• _Passage_
SUMMARY OF THE INVENTION
[0005] A primary object of the present invention is to provide a
CPV apparatus having a frame structure that is expandable and
allows good heat dissipation therefrom.
[0006] To achieve the above and other objects, the CPV apparatus
according to the present invention includes at least one lens unit,
at least one solar cell chip unit; and a frame structure. The frame
structure includes at least two main walls, a plurality of upper
and lower support bars longitudinally extended between and
connected to the two main walls, and two sidewalls. Each of the two
main walls is provided at a predetermined position with at least
one air opening and at two lateral ends with a first and a second
connecting portion. Two ends of the upper and lower support bars
are connected to the first and the second connecting portions, so
that the lens unit is supported by and fixed to the upper support
bars and the solar cell chip unit is supported by and fixed to the
lower support bars.

• _Raw data_
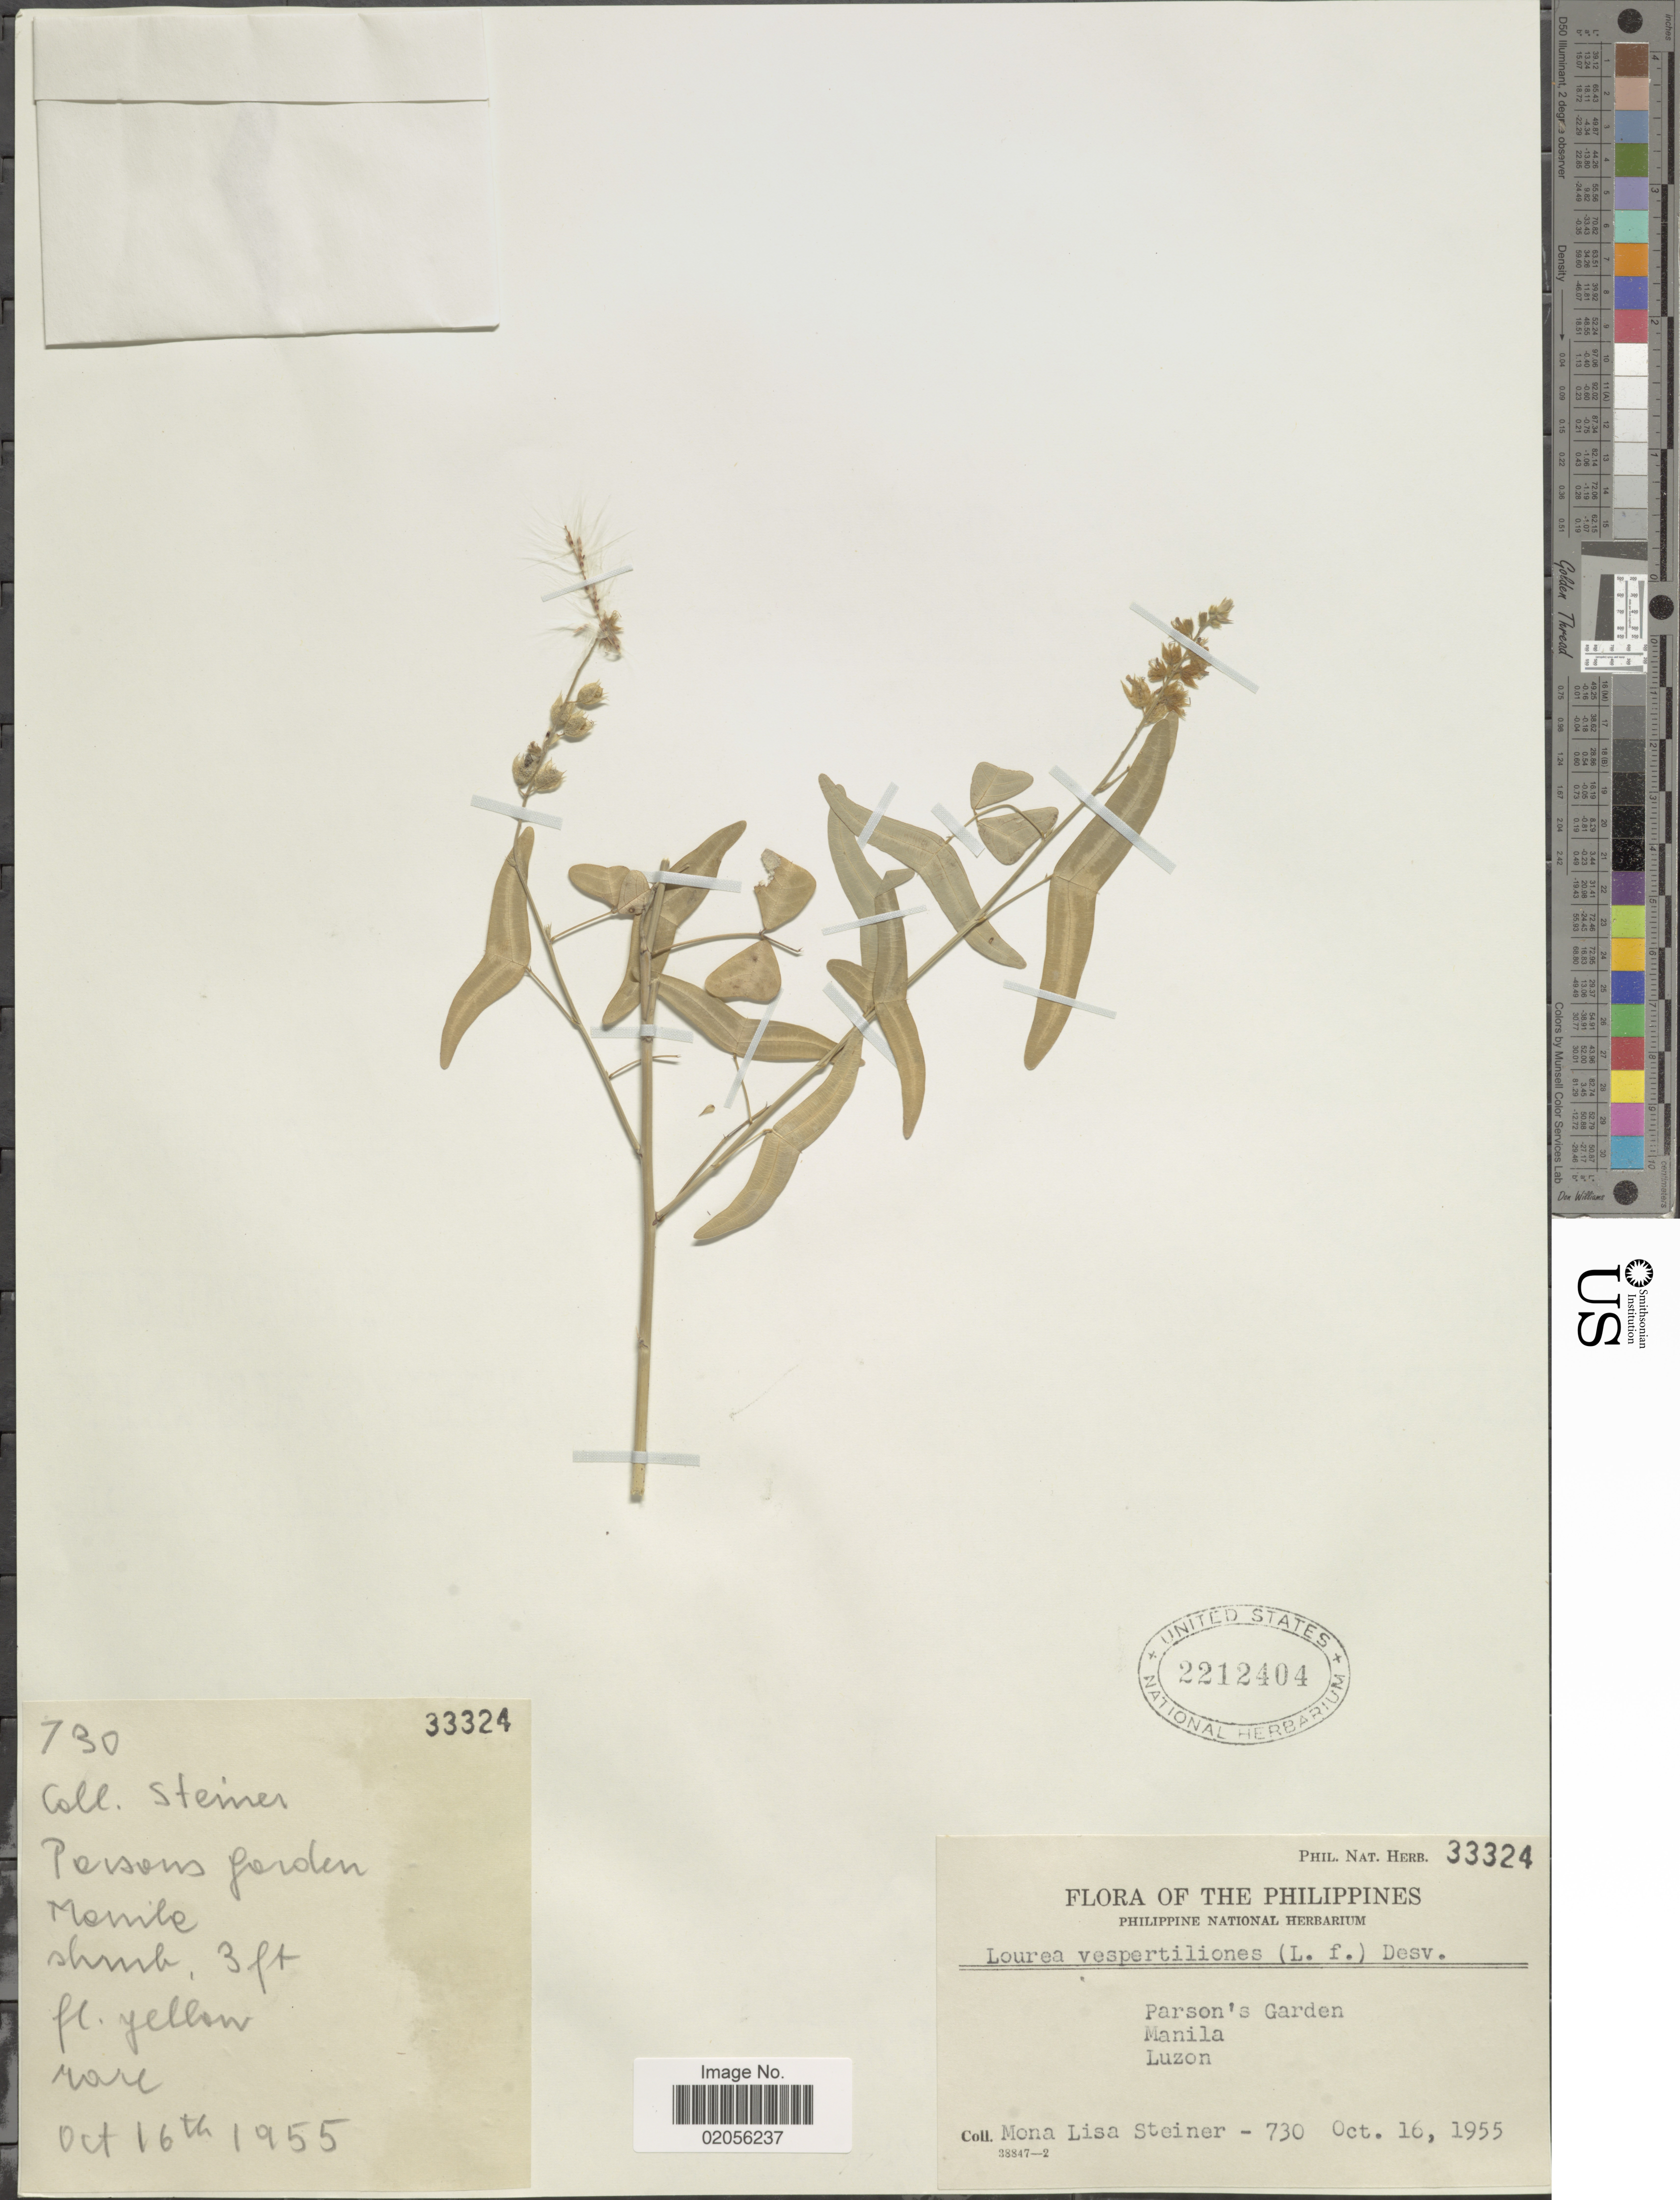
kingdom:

• _To be done_
Revise the CPV apparatus passage: reproduce the part that opens with the words containing "[0006] To achieve" and closes with "lower support bars.", changing "air opening" to "ventilation opening". None of the material is needed.

• _The result_
[0006] To achieve the above and other objects, the CPV apparatus
according to the present invention includes at least one lens unit,
at least one solar cell chip unit; and a frame structure. The frame
structure includes at least two main walls, a plurality of upper
and lower support bars longitudinally extended between and
connected to the two main walls, and two sidewalls. Each of the two
main walls is provided at a predetermined position with at least
one ventilation opening and at two lateral ends with a first and a second
connecting portion. Two ends of the upper and lower support bars
are connected to the first and the second connecting portions, so
that the lens unit is supported by and fixed to the upper support
bars and the solar cell chip unit is supported by and fixed to the
lower support bars.